● **Instructions for the task**
Transcribe the listing in full, word for word; pictures do not belong in the copy.

● **Supplied data**
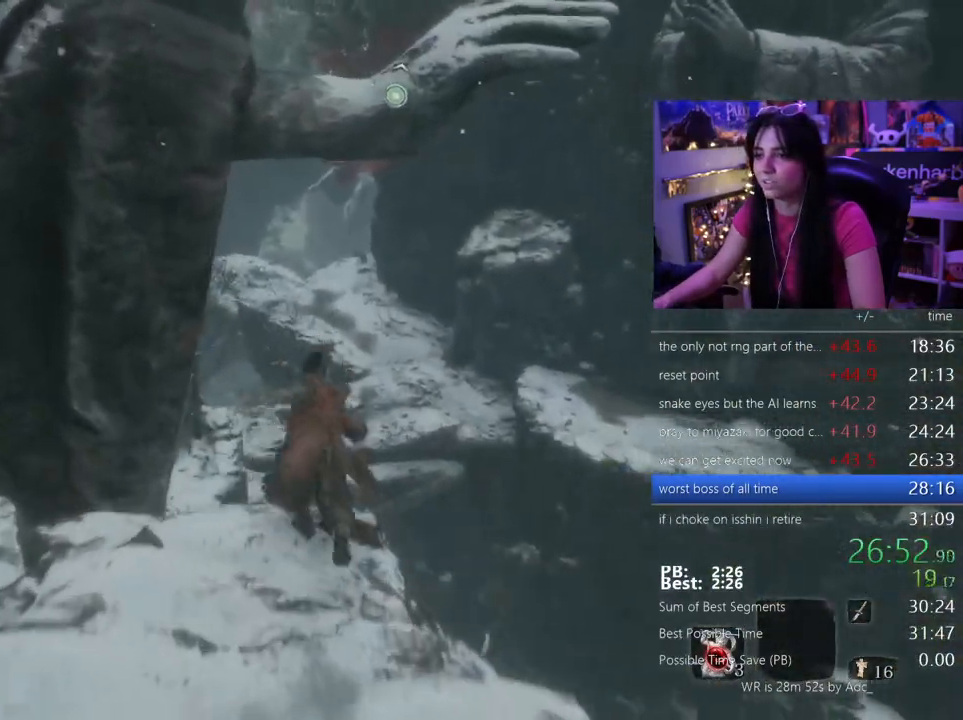
{"keys": [], "mouse": [], "events": [[350, "shift", "up"], [400, "w", "up"]]}
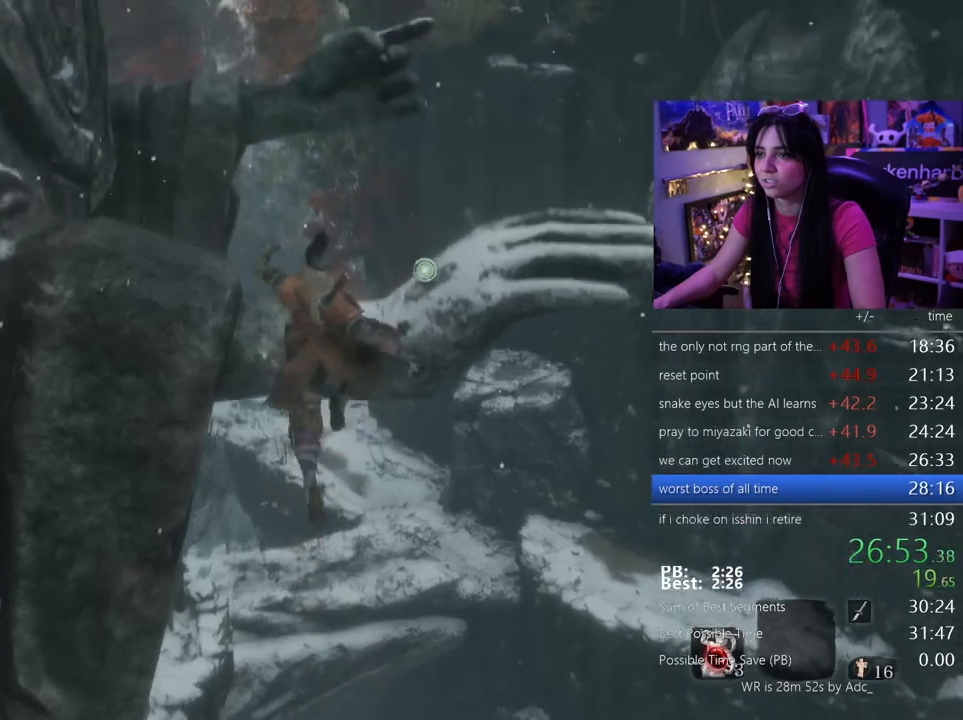
{"keys": [], "mouse": [], "events": []}
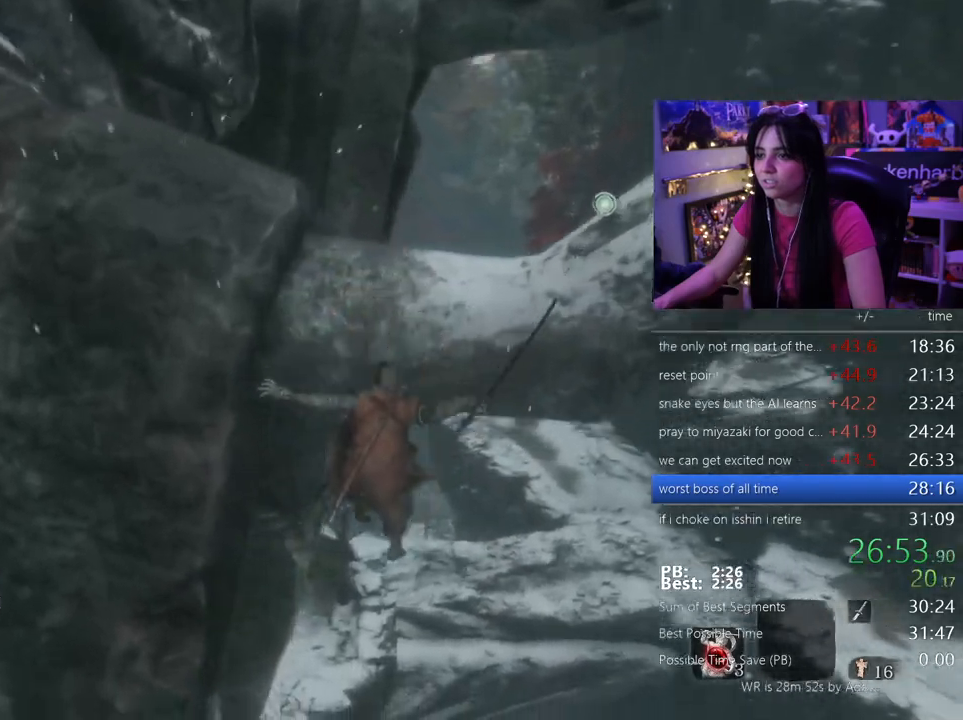
{"keys": [], "mouse": [], "events": [[383, "f", "down"], [483, "f", "up"]]}
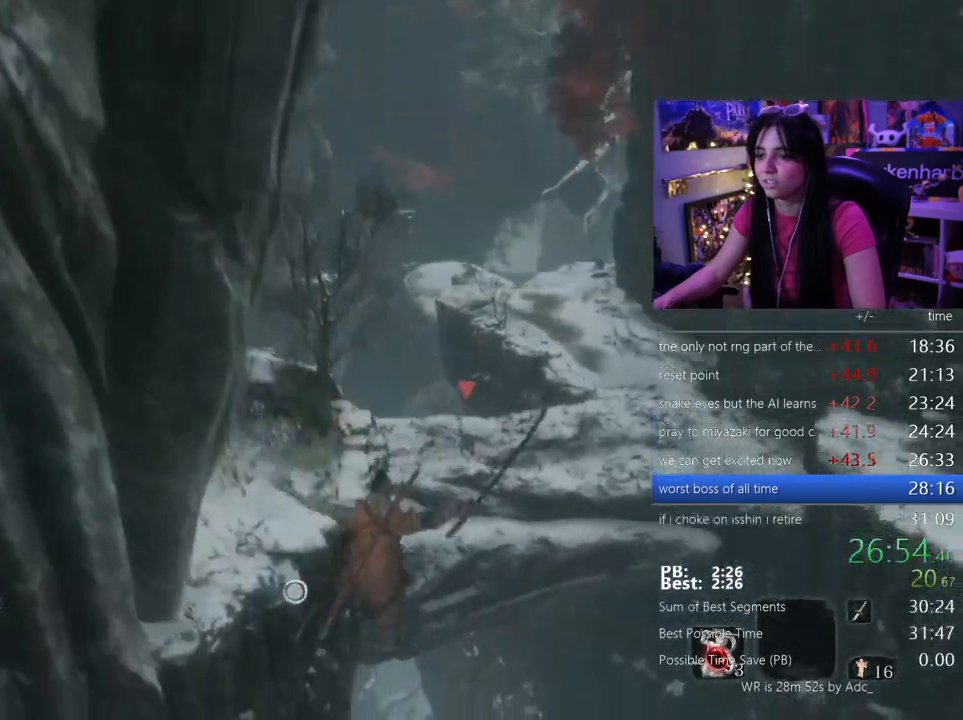
{"keys": ["shift", "w"], "mouse": [], "events": [[83, "f", "down"], [167, "f", "up"], [317, "w", "down"], [367, "shift", "down"]]}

● **Answer box**
{"keys": [], "mouse": [], "events": [[350, "shift", "up"], [400, "w", "up"]]}
{"keys": [], "mouse": [], "events": []}
{"keys": [], "mouse": [], "events": [[383, "f", "down"], [483, "f", "up"]]}
{"keys": ["shift", "w"], "mouse": [], "events": [[83, "f", "down"], [167, "f", "up"], [317, "w", "down"], [367, "shift", "down"]]}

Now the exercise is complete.